(Listed records):

★ ★ ★

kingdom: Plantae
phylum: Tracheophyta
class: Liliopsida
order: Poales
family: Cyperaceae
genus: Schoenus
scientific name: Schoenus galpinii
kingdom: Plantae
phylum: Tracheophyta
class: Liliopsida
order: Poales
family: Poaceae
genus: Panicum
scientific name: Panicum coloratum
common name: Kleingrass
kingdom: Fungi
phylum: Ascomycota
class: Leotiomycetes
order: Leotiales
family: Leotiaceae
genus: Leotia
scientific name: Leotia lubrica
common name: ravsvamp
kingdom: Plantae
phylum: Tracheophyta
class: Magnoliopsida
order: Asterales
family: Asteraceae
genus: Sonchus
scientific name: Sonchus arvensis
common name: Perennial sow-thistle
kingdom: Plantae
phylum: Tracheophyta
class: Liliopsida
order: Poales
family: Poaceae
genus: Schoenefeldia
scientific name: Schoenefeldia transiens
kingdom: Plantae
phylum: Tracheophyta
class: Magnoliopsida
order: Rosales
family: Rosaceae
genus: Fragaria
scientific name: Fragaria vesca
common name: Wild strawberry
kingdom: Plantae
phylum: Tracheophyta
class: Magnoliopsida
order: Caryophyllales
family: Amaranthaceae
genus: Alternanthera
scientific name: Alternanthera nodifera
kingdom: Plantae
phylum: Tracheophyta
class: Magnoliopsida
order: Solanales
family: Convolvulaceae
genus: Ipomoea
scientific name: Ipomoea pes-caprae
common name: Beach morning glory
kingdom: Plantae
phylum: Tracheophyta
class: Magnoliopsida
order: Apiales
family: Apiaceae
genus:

★ ★ ★

(What needs to be done):
Could you reproduce every line of the material above word for word, in the same order?

(Solution):
kingdom: Plantae
phylum: Tracheophyta
class: Liliopsida
order: Poales
family: Cyperaceae
genus: Schoenus
scientific name: Schoenus galpinii
kingdom: Plantae
phylum: Tracheophyta
class: Liliopsida
order: Poales
family: Poaceae
genus: Panicum
scientific name: Panicum coloratum
common name: Kleingrass
kingdom: Fungi
phylum: Ascomycota
class: Leotiomycetes
order: Leotiales
family: Leotiaceae
genus: Leotia
scientific name: Leotia lubrica
common name: ravsvamp
kingdom: Plantae
phylum: Tracheophyta
class: Magnoliopsida
order: Asterales
family: Asteraceae
genus: Sonchus
scientific name: Sonchus arvensis
common name: Perennial sow-thistle
kingdom: Plantae
phylum: Tracheophyta
class: Liliopsida
order: Poales
family: Poaceae
genus: Schoenefeldia
scientific name: Schoenefeldia transiens
kingdom: Plantae
phylum: Tracheophyta
class: Magnoliopsida
order: Rosales
family: Rosaceae
genus: Fragaria
scientific name: Fragaria vesca
common name: Wild strawberry
kingdom: Plantae
phylum: Tracheophyta
class: Magnoliopsida
order: Caryophyllales
family: Amaranthaceae
genus: Alternanthera
scientific name: Alternanthera nodifera
kingdom: Plantae
phylum: Tracheophyta
class: Magnoliopsida
order: Solanales
family: Convolvulaceae
genus: Ipomoea
scientific name: Ipomoea pes-caprae
common name: Beach morning glory
kingdom: Plantae
phylum: Tracheophyta
class: Magnoliopsida
order: Apiales
family: Apiaceae
genus:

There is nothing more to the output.